Collected data entries
▼

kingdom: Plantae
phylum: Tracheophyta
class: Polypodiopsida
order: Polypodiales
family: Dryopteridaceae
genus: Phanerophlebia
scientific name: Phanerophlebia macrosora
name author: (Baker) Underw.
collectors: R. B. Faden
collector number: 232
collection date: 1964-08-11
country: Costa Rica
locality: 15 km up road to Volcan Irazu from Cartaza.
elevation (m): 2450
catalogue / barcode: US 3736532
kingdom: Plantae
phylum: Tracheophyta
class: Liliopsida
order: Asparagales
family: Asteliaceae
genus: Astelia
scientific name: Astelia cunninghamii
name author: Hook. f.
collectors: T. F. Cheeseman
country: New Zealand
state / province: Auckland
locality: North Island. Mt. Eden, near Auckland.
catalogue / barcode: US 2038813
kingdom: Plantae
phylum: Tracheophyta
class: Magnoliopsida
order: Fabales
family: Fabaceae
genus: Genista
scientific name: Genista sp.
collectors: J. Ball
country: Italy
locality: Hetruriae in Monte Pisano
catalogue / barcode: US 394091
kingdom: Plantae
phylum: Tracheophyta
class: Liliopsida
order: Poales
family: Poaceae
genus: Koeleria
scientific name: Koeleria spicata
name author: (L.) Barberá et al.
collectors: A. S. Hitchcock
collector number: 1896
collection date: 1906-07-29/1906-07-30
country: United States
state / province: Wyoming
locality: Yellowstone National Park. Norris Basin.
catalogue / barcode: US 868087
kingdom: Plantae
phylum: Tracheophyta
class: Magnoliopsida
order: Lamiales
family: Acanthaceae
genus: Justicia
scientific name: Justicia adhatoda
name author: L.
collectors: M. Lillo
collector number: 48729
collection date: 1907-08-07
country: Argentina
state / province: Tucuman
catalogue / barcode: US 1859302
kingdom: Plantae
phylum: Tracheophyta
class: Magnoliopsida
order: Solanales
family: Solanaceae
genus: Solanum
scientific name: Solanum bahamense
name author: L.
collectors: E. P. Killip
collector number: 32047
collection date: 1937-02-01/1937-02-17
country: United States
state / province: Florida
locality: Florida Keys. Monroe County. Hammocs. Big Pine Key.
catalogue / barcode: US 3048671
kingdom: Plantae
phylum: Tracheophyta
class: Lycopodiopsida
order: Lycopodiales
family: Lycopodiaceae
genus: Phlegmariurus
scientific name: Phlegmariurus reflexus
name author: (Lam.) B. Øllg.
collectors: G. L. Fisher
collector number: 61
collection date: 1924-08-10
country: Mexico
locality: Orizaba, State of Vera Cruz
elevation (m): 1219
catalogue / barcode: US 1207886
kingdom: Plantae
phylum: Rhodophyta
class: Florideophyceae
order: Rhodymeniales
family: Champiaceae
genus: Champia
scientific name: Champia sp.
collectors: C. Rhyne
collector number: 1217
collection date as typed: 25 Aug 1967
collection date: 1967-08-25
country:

▲

* [Exercise requirements] Render every line of the entries above as a JSON list of strings, with one string per line and blank lines omitted.

* [Result of the exercise]
[
  "kingdom: Plantae",
  "phylum: Tracheophyta",
  "class: Polypodiopsida",
  "order: Polypodiales",
  "family: Dryopteridaceae",
  "genus: Phanerophlebia",
  "scientific name: Phanerophlebia macrosora",
  "name author: (Baker) Underw.",
  "collectors: R. B. Faden",
  "collector number: 232",
  "collection date: 1964-08-11",
  "country: Costa Rica",
  "locality: 15 km up road to Volcan Irazu from Cartaza.",
  "elevation (m): 2450",
  "catalogue / barcode: US 3736532",
  "kingdom: Plantae",
  "phylum: Tracheophyta",
  "class: Liliopsida",
  "order: Asparagales",
  "family: Asteliaceae",
  "genus: Astelia",
  "scientific name: Astelia cunninghamii",
  "name author: Hook. f.",
  "collectors: T. F. Cheeseman",
  "country: New Zealand",
  "state / province: Auckland",
  "locality: North Island. Mt. Eden, near Auckland.",
  "catalogue / barcode: US 2038813",
  "kingdom: Plantae",
  "phylum: Tracheophyta",
  "class: Magnoliopsida",
  "order: Fabales",
  "family: Fabaceae",
  "genus: Genista",
  "scientific name: Genista sp.",
  "collectors: J. Ball",
  "country: Italy",
  "locality: Hetruriae in Monte Pisano",
  "catalogue / barcode: US 394091",
  "kingdom: Plantae",
  "phylum: Tracheophyta",
  "class: Liliopsida",
  "order: Poales",
  "family: Poaceae",
  "genus: Koeleria",
  "scientific name: Koeleria spicata",
  "name author: (L.) Barberá et al.",
  "collectors: A. S. Hitchcock",
  "collector number: 1896",
  "collection date: 1906-07-29/1906-07-30",
  "country: United States",
  "state / province: Wyoming",
  "locality: Yellowstone National Park. Norris Basin.",
  "catalogue / barcode: US 868087",
  "kingdom: Plantae",
  "phylum: Tracheophyta",
  "class: Magnoliopsida",
  "order: Lamiales",
  "family: Acanthaceae",
  "genus: Justicia",
  "scientific name: Justicia adhatoda",
  "name author: L.",
  "collectors: M. Lillo",
  "collector number: 48729",
  "collection date: 1907-08-07",
  "country: Argentina",
  "state / province: Tucuman",
  "catalogue / barcode: US 1859302",
  "kingdom: Plantae",
  "phylum: Tracheophyta",
  "class: Magnoliopsida",
  "order: Solanales",
  "family: Solanaceae",
  "genus: Solanum",
  "scientific name: Solanum bahamense",
  "name author: L.",
  "collectors: E. P. Killip",
  "collector number: 32047",
  "collection date: 1937-02-01/1937-02-17",
  "country: United States",
  "state / province: Florida",
  "locality: Florida Keys. Monroe County. Hammocs. Big Pine Key.",
  "catalogue / barcode: US 3048671",
  "kingdom: Plantae",
  "phylum: Tracheophyta",
  "class: Lycopodiopsida",
  "order: Lycopodiales",
  "family: Lycopodiaceae",
  "genus: Phlegmariurus",
  "scientific name: Phlegmariurus reflexus",
  "name author: (Lam.) B. Øllg.",
  "collectors: G. L. Fisher",
  "collector number: 61",
  "collection date: 1924-08-10",
  "country: Mexico",
  "locality: Orizaba, State of Vera Cruz",
  "elevation (m): 1219",
  "catalogue / barcode: US 1207886",
  "kingdom: Plantae",
  "phylum: Rhodophyta",
  "class: Florideophyceae",
  "order: Rhodymeniales",
  "family: Champiaceae",
  "genus: Champia",
  "scientific name: Champia sp.",
  "collectors: C. Rhyne",
  "collector number: 1217",
  "collection date as typed: 25 Aug 1967",
  "collection date: 1967-08-25",
  "country:"
]